Shang Liang Yue sedikit mengernyit dan menatap Di Yu dengan sedih.


Apa?


Apakah itu beberapa besi tua lagi?


Di Yu melihat ke depan, Shang Liang Yue tidak ingin melihatnya, tetapi dia masih melihatnya.


Ketika dia melihatnya, dia tercengang.


Kemudian sorot mata yang sangat cepat berubah.


Seperti kemarau panjang diterpa hujan, dia langsung bersemangat.


"Itu ... itu ..."


Di Yu berbalik untuk menatapnya, tinta di mata phoenix-nya perlahan bergerak. "Bijih."


Dia menuntunnya.


Keduanya dengan cepat berhenti di depan barisan bijih, semua bentuk, besar dan kecil, semuanya memancarkan cahaya di dalamnya.

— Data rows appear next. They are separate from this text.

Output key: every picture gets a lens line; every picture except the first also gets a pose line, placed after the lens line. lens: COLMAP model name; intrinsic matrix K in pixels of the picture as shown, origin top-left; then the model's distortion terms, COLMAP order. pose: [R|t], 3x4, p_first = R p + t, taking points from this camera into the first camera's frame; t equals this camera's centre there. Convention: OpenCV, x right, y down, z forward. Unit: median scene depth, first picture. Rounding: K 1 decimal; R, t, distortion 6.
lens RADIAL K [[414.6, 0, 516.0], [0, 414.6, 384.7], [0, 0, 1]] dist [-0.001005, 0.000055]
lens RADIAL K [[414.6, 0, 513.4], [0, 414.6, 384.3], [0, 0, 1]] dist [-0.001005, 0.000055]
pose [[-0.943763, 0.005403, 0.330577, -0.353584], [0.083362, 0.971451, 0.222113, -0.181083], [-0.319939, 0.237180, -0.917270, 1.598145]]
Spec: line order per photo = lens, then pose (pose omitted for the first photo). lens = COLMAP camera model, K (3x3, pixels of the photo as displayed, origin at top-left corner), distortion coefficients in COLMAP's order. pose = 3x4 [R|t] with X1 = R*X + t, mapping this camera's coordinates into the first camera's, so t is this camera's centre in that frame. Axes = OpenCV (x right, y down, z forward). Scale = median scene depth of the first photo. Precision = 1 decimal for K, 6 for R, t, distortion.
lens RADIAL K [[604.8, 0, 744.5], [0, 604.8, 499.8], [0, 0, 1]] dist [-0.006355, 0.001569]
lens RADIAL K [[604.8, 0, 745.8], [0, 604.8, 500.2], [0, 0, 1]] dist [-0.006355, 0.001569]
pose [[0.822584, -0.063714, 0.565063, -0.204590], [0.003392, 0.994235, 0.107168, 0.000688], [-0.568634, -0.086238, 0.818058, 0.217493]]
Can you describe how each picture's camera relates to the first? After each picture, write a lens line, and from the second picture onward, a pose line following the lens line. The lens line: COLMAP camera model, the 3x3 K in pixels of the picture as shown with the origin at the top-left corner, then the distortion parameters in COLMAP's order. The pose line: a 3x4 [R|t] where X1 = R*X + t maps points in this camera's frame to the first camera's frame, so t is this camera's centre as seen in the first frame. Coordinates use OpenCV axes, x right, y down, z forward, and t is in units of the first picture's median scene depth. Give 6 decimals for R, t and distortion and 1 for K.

Ungu, merah, biru, emas ...


Shang Liang Yue merasa bahwa pelangi muncul di depannya, itu sangat indah!


Di Yu melihat cahaya di matanya, melingkarkan lengannya di pinggangnya, dan membawanya ke dalam pelukannya. "Apakah kamu menyukainya?"


Shang Liang Yue segera mengangguk. "Aku menyukainya, Yue'er sangat menyukainya," kata Shang Liang Yue dengan mata cerah.


Setelah dia selesai berbicara, dia tidak bisa mengendalikan kegembiraannya, dia berlari ke arah bijih ini dan menyentuhnya dengan penuh semangat.


Batu ini saja bernilai banyak uang, belum lagi begitu banyak batu.


Dia hanya merasa seperti dia terbang.


Rambut besar!


Telapak tangan Di Yu kosong, begitu pula lengannya.


Tinta di matanya kembali ke kandang, dan dia berjalan menuju Shang Liang Yue.


Shang Liang Yue sekarang dapat sepenuhnya mengabaikan Di Yu, menyentuh batu-batu ini, dan tidak dapat meletakkannya.


Di Yu berhenti di sampingnya, melihat kegembiraan dan kegembiraan di wajah kecilnya, tinta yang dalam di matanya meleleh.


Shang Liang Yue menyentuh batu-batu ini, dan tiba-tiba dia memikirkan sesuatu dan bertanya, "Tuanku, apakah ada yang lain?"


Seharusnya lebih dari itu.


Misalnya, Mutiara Malam?


Dia menginginkan Mutiara Malam!

__ADS_1


Di Yu sepertinya tahu apa yang dia pikirkan, dan membuka bibirnya. "Ya."


"Di mana?" Dia ingin melihat semuanya hari ini, melihat harta apa yang disembunyikan tuannya!